» **What to do**
Look at each line below and tally those holding "following"; answer with that figure and nothing else.

[Records from a data source]
[Start of section]
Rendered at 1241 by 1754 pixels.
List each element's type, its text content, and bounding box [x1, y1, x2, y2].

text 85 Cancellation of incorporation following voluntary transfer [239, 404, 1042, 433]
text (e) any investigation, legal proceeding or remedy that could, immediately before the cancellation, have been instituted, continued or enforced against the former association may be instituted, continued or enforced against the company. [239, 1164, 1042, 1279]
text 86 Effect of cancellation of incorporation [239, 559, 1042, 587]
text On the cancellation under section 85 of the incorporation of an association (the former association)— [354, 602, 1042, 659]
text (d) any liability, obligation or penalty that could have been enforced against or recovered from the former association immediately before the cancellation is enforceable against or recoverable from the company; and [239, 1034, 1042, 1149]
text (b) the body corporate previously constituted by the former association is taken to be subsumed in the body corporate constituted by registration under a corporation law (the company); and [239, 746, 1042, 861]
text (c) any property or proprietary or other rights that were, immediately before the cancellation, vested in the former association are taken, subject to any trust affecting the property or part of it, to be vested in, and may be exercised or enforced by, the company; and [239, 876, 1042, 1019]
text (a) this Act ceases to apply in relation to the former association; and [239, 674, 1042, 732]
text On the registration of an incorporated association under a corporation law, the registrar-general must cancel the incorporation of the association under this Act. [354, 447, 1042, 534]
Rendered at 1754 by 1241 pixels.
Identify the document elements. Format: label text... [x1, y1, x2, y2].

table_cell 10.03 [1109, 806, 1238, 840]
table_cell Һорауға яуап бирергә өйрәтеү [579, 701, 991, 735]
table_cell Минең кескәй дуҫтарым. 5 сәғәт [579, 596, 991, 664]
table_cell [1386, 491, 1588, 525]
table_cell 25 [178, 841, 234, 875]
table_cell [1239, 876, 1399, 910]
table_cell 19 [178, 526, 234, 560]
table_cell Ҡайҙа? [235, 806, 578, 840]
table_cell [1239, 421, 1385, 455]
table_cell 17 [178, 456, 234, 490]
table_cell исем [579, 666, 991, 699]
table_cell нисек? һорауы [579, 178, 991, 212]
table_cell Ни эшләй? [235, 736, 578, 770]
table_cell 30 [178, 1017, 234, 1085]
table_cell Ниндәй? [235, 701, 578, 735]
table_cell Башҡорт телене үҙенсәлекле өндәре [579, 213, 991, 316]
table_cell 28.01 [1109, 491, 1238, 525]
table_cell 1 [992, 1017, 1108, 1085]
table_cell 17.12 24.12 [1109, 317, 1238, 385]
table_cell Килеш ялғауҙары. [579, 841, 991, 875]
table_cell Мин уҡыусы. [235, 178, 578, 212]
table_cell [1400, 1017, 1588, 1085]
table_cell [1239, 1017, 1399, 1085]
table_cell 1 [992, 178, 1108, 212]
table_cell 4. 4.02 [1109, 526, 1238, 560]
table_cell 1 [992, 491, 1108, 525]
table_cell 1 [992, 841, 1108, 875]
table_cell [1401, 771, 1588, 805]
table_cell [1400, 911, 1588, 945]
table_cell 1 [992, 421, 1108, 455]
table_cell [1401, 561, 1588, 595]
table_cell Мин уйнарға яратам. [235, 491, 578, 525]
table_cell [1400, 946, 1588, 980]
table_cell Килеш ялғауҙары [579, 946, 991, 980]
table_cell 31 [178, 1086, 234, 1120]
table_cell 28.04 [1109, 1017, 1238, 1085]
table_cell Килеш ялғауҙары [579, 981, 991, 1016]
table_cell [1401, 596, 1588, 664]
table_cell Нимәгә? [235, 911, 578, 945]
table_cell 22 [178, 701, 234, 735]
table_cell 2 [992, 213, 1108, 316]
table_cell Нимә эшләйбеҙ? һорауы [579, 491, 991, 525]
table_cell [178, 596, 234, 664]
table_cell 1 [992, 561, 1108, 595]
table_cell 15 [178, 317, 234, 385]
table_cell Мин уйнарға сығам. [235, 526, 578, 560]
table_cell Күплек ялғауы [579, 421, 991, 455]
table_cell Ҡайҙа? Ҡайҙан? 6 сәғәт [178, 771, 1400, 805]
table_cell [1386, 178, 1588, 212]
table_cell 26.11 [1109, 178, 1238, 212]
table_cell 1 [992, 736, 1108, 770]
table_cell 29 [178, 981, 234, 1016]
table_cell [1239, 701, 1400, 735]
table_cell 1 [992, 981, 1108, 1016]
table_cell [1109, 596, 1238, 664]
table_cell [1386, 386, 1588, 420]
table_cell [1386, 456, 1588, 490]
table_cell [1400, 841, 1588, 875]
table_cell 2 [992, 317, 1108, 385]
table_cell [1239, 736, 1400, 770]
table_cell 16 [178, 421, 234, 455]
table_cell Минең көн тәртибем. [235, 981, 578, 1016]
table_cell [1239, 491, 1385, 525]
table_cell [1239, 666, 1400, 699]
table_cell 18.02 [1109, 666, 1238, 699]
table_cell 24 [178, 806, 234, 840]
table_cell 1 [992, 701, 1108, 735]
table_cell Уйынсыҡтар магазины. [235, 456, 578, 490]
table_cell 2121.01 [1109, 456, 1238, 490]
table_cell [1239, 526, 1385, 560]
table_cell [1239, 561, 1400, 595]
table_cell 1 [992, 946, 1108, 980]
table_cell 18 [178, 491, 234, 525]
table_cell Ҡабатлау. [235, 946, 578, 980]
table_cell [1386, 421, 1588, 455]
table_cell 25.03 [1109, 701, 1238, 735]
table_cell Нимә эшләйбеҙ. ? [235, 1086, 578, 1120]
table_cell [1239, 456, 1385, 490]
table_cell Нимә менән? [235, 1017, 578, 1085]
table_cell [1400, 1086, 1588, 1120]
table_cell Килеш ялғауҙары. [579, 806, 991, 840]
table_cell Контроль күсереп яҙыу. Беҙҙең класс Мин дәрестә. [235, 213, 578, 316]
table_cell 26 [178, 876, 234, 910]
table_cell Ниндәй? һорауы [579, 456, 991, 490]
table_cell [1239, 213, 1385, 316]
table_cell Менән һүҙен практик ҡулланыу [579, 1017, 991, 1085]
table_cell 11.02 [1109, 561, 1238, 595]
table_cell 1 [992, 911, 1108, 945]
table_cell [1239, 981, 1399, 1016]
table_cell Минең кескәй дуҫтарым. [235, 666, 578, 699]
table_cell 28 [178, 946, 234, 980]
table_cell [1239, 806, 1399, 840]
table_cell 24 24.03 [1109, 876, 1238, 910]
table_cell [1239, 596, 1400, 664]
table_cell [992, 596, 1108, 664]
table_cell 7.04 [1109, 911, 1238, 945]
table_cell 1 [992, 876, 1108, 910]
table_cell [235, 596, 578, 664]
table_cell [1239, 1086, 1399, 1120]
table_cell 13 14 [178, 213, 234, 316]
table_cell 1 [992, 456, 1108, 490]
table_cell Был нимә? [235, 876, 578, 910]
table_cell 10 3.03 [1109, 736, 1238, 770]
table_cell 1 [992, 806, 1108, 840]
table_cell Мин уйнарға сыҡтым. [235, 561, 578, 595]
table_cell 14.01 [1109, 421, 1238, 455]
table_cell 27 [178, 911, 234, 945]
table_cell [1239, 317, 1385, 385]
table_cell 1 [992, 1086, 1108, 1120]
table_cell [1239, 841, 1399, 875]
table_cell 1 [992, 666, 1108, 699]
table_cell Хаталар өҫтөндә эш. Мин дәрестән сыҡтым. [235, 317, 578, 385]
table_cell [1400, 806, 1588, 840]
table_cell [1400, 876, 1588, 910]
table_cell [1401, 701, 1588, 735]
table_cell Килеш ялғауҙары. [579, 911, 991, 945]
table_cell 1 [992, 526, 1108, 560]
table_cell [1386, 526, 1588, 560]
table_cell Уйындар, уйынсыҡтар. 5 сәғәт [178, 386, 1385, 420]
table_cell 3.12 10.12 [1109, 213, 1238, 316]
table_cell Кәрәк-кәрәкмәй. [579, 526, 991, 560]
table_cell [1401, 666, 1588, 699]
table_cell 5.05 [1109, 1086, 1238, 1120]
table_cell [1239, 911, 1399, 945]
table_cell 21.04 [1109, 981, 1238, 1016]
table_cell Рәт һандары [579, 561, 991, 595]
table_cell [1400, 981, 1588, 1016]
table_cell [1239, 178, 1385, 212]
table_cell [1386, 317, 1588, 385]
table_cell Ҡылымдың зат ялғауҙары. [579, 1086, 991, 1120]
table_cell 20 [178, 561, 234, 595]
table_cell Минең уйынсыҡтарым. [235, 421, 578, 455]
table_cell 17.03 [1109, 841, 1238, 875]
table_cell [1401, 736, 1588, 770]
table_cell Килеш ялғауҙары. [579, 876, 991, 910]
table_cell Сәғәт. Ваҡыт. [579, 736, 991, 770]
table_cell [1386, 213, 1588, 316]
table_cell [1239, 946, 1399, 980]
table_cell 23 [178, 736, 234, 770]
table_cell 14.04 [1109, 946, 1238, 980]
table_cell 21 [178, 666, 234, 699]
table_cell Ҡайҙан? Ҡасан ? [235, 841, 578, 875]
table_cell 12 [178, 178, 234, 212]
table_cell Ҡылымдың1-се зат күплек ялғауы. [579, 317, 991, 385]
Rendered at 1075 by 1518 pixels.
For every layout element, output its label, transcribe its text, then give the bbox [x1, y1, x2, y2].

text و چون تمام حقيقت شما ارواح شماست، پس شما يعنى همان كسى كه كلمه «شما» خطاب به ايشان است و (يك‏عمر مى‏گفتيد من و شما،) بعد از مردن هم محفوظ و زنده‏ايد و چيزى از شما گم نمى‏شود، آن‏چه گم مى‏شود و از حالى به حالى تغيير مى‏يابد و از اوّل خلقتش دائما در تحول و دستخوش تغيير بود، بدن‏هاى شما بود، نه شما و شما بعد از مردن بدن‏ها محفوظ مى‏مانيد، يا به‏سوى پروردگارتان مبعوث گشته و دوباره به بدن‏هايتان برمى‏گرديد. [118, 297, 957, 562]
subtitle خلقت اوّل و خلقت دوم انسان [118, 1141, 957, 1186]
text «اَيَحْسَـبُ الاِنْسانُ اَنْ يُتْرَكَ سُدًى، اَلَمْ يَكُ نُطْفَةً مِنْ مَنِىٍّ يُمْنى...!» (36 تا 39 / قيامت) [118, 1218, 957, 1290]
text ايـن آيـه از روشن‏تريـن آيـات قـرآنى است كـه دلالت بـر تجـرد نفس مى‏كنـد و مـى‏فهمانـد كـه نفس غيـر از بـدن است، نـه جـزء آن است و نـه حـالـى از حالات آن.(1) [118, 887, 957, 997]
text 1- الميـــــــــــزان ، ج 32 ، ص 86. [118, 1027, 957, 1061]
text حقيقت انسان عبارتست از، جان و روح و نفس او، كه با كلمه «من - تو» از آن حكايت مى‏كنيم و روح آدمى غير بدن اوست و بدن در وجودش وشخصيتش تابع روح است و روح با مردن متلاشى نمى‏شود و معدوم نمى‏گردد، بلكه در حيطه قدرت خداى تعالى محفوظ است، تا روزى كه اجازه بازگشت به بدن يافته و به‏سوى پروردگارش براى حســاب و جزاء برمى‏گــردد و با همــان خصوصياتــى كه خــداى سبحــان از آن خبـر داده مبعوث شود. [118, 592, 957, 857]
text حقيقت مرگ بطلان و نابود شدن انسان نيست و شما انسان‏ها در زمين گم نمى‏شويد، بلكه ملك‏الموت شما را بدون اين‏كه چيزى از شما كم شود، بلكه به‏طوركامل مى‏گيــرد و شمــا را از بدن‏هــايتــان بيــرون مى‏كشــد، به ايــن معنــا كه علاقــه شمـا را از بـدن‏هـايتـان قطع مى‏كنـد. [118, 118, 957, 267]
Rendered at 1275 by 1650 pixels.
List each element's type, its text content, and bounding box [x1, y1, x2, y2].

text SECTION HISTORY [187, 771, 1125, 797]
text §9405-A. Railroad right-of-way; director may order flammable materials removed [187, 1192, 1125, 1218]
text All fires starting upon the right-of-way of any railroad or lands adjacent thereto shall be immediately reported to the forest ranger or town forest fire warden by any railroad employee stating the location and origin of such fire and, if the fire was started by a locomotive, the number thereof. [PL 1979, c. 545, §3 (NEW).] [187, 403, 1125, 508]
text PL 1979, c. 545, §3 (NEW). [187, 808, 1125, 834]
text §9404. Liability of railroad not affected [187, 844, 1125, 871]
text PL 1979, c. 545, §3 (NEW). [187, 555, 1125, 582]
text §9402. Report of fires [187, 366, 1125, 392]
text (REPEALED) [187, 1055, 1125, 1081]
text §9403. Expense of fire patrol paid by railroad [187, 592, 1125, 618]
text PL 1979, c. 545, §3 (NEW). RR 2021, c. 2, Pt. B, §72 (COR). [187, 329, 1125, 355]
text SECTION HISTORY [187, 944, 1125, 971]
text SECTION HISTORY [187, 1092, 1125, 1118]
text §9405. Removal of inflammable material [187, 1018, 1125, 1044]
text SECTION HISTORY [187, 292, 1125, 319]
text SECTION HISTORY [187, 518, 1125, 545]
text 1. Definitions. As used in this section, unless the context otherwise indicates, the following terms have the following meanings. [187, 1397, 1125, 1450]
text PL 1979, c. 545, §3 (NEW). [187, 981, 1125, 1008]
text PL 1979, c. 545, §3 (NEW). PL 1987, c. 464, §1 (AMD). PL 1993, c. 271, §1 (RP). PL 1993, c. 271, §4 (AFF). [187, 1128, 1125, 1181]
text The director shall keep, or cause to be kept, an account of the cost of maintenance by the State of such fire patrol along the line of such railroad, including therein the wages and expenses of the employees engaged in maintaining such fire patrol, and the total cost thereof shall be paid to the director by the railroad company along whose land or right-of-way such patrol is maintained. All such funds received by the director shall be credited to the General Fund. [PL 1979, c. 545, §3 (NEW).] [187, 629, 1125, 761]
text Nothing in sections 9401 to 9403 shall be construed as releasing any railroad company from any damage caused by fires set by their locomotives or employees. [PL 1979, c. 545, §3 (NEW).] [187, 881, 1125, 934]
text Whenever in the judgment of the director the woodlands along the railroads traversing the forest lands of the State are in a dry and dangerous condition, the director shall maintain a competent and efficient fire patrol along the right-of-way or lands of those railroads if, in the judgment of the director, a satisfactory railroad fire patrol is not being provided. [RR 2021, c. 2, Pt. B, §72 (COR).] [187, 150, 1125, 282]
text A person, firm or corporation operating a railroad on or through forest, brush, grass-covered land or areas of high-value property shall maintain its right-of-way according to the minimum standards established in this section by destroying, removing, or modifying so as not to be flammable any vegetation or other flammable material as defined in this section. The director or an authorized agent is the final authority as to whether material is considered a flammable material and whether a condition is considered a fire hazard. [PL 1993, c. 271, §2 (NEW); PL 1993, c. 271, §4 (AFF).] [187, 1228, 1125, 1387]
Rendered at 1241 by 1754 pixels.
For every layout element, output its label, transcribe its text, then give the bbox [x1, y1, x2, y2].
[End of section]
» **Result for this exercise**
2